On September 26, 2017, the United States Department of the Treasury’s Office of Foreign Assets Control (OFAC) announced new sanctions against multiple North Korean banks and individuals linked to North Korean financial networks, “in response to North Korea’s ongoing development of weapons of mass destruction (WMD) and continued violations of United Nations Security Council Resolutions (UNSCRs).” The Treasury Department stated that these actions were being taken “to complement UNSCR 2375, which was adopted unanimously by the United Nations Security Council on September 11, 2017 and includes the strongest sanctions ever imposed on North Korea.”

OFAC identified the following banks pursuant to Executive Order 13722 as blocked agencies, instrumentalities or controlled entities of the Government of North Korea:

  • Foreign Trade Bank of the Democratic People’s Republic of Korea; and
  • Central Bank of Democratic People’s Republic of Korea.

As a result, these banks’ property and interests in property that are or come within the United States, or that are or come within the possession or control of any United States person are blocked and, pursuant to the Executive Order, “may not be transferred, paid, exported, withdrawn or otherwise dealt in.” Foreign Trade Bank is North Korea’s primary foreign exchange bank and in 2013 was designated by the United Nations and the United States for facilitating transactions on behalf of North Korea’s WMD proliferation network.

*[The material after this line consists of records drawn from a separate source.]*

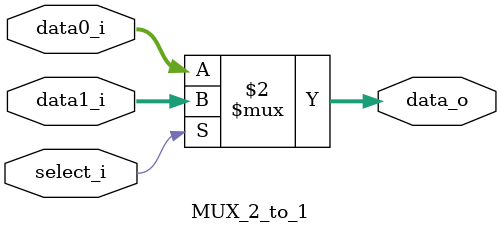
<source format=v>
`timescale 1ns / 1ps

module MUX_2_to_1(data0_i,data1_i,select_i,data_o);

    parameter size = 0;	
    input   [size-1:0] data0_i;          
    input   [size-1:0] data1_i;
	 input              select_i;
    output  [size-1:0] data_o; 
	 wire [size-1:0] data_o;
	 
    assign data_o=(select_i ==1 )?data1_i:data0_i;

endmodule

</source>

Pursuant to Executive Order 13810, OFAC further designated—i.e., placed on the Treasury Department’s OFAC list of Specially Designated Nationals (SDN)—the following eight North Korean banks as operating in the financial services industry in the North Korean economy:

  • Agricultural Development Bank;
  • Cheil Credit Bank;
  • Hana Banking Corporation Ltd.;
  • International Industrial Development Bank;
  • Jinmyong Joint Bank;
  • Jinsong Joint Bank;
  • Koryo Commercial Bank Ltd.; and
  • Ryugyong Commercial Bank.

Executive Order 13810, which was signed by President Trump on September 20, 2017, authorized the US Treasury Department for the first time to (1) sanction foreign banks that engage in significant transactions with North Korea, and (2) block specific bank accounts linked to North Korea. The Secretary of the Treasury, in consultation with the Secretary of State, is authorized under this Executive Order to impose sanctions on any non-US financial institution that knowingly conducts or facilitates a “significant transaction” (i) involving any person blocked under US sanctions against North Korea or (ii) in connection with trade with North Korea. Foreign financial institutions sanctioned under this authority, such as the eight banks designated by OFAC on September 26, may be subject to restrictions on maintaining correspondent accounts in the United States or to full blocking sanctions. The new executive order prohibits US persons from transferring funds that “originate from, are destined for, or pass through a foreign bank account” determined by the Treasury Department to be owned or controlled by a North Korean person.

In addition, on September 26, OFAC designated 26 individuals who are representatives of North Korean Banks operating in China, Russia, Libya and the United Arab Emirates. These designations were made pursuant to Executive Order 13810 and Executive Order 13687, which targets, among others, agencies, instrumentalities and controlled entities of the Government of North Korea and the Workers’ Party of Korea.

OFAC’s actions, following so swiftly on the heels of Executive Order 13810, confirm the high priority placed by the Trump Administration on the expansion and enforcement of sanctions on North Korea. This announcement reflects a new potential source of secondary sanctions for non-US companies deemed to be providing material support to the North Korean regime or operating in the North Korean financial sector.

Under this new threat of secondary sanctions, US and non-US entities should seriously evaluate the risks associated with forming or maintaining financial or other business relationships, directly or indirectly, with North Korea. Most financial institutions were already conducting enhanced diligence related to North Korea; these recent actions provide heightened incentive to do so. “Know Your Customer,” long a mantra in anti-money-laundering circles, continues to be essential in this context.